While in the US, the authorities have not yet decided how they relate to the future Facebook cryptocurrency, the two largest economies in Asia have already decided. Libra will not pass.
Bengal tiger does not feel comfortable
The world recovers after the announcement of Libra. And it turns out, that not everyone is happy about plans of Mark Zuckerberg. In particular, they are not welcome in the largest countries of the world – India and China. What this may mean for the project is easy to understand if you remember that China is the second economy of the world. And India occupies the third place in the ranking of GDP at purchasing power parity.
If there were no special illusions about China, then India is an unexpected adversary. A lot of people from India work in Palo Alto, Mark Zuckerberg specially invited Indian Prime Minister Narendra Modi to his headquarters for friendly chat.
After that, it was India that was planned as a test area for the launch of Libra.
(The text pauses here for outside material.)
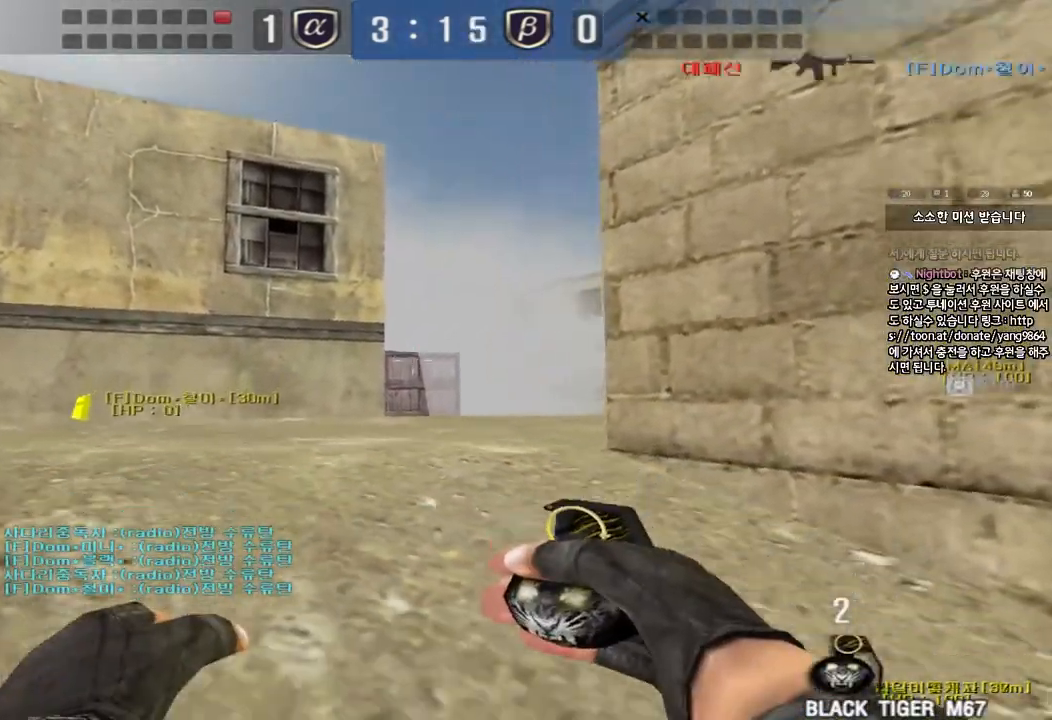
{"keys": ["w"], "events": [[100, "w", "up"], [217, "s", "down"], [267, "ctrl", "up"], [383, "s", "up"], [400, "d", "up"], [467, "ctrl", "down"], [500, "ctrl", "up"], [500, "w", "down"]]}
This is not surprising – Facebook’s popularity in India is great, as is WhatsApp.
Now Libra loses one of the largest markets. Zuckerberg promised that it will reach the population deprived of access to banking services. India has just 11% of this population, according to the World Bank. But Economic Affairs Secretary Subhash Garg spoke out categorically:
– Design of the Facebook currency has not been fully explained. But whatever it is, it would be a private cryptocurrency and that’s not something we have been comfortable with.
India, where IT is developing at a faster pace, is very tough on cryptocurrencies. Last year, the central bank (Reserve Bank of India) banned all financial institutions under its control from providing services to a crypto-business. This immediately destroyed all Indian cryptoexchanges. Now a bill is being considered, according to which 10-year imprisonment is provided for mining, buying, selling and storing of cryptocurrencies.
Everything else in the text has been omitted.